* [LIRE ET APPLIQUER]:
1/ Recopiez mot pour mot le passage du texte sur Tamar qui s'ouvre sur les mots contenant "Finalement, deux enfants" et se clôt sur "deux enfants illégitimes.".
2/ Résumez en deux phrases le texte sur Tamar et Juda.

* [TEXTE FOURNI]:
Juda et « la femme » discutent du prix : un chevreau. Tamar exige de Juda qu'il lui laisse en gage « Ton cachet, le cordon qui le tient et le bâton que tu as en main. Il les lui remit et s'unit à elle, et elle devint enceinte. »
En clair, Juda laisse à la femme sa carte d'identité, son permis de conduire et sa carte de crédit.

Trois mois passent. Tamar est enceinte, et la rumeur va bon train : qui est donc le père ? La nouvelle arrive aux oreilles de Juda qui est indigné :
« Qu'on la fasse sortir et qu'elle soit brûlée vive ! Comme on la jetait dehors, elle envoya un message à son beau-père : c’est de l'homme à qui appartiennent ces objets que je suis enceinte. Reconnais, je te prie, à qui sont ce cachet, ces cordons et ce bâton. »
Ah, Juda, qui joue les pères la morale tout en fréquentant les femmes de mauvaise vie. Juda qui se retrouve pris au piège quand sa belle-fille lui montre les objets qui lui appartiennent, relevant pleinement ce qui s'est réellement passé.

Alors Juda n'a d'autre choix que de dire :
« Elle est plus juste que moi ; elle a fait cela parce que je ne l'ai pas donnée pour femme à mon fils Chéla. Il ne s'unit plus jamais à elle. »
Finalement, deux enfants naissent, deux jumeaux : Perèts et Zerah.

Que faire de cette triste histoire de Tamar ? Tamar, c'est une victime qui a recours à des moyens extrêmes pour se tirer d'affaire. La prostitution, la tromperie...une femme qui est sans doute restée toute sa vie connue comme celle qui avait trompé son beau-père et qui avait eu de lui deux enfants illégitimes.
Tamar c'est une femme qui pourt sortir du désespoir a recours à des mesures désespérées. Cela existe encore aujourd'hui. Une jeune femme n'arrive pas à trouver la stabilité dans sa vie sentimentale et elle se met en ménage successivement avec des types qui n'en valent pas la peine. Un père de famille n'arrive plus à joindre les deux bouts et il commence à voler dans la caisse de son entreprise. Le couple d'un homme connaît une crises latente et il va voir ailleurs. Souvent, quand on est pasteur, on est confronté à ce genre de situations : des actions condamnables (et stupides) qui naissent d'un sentiment de désespoir, de l'idée qu'on n'a plus d'autre issue.

* [DONNÉES ENREGISTRÉES]:
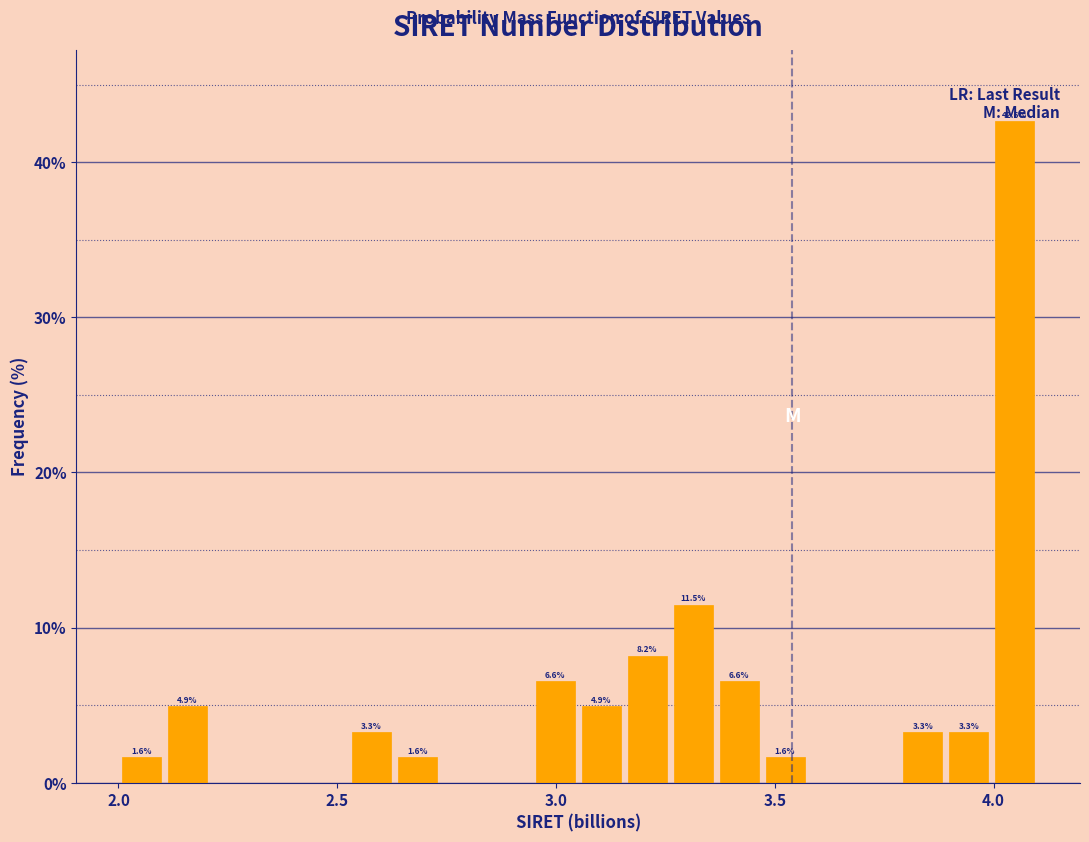

Around what value on the x-axis is the tallest bar? Give the approximate position of its centre, as read against the axis.

4.05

* [RÉSULTATS ORDONNÉS]:
1/
Finalement, deux enfants naissent, deux jumeaux : Perèts et Zerah.

Que faire de cette triste histoire de Tamar ? Tamar, c'est une victime qui a recours à des moyens extrêmes pour se tirer d'affaire. La prostitution, la tromperie...une femme qui est sans doute restée toute sa vie connue comme celle qui avait trompé son beau-père et qui avait eu de lui deux enfants illégitimes.

2/ Juda laisse en gage à Tamar son cachet, son cordon et son bâton, elle devient enceinte de lui, puis, menacée d'être brûlée vive, elle lui fait reconnaître ces objets, et il admet qu'elle est plus juste que lui avant la naissance des jumeaux Perèts et Zerah. Le texte voit en Tamar une victime qui recourt à des mesures désespérées pour sortir du désespoir, situation qui existe encore aujourd'hui et à laquelle un pasteur est souvent confronté.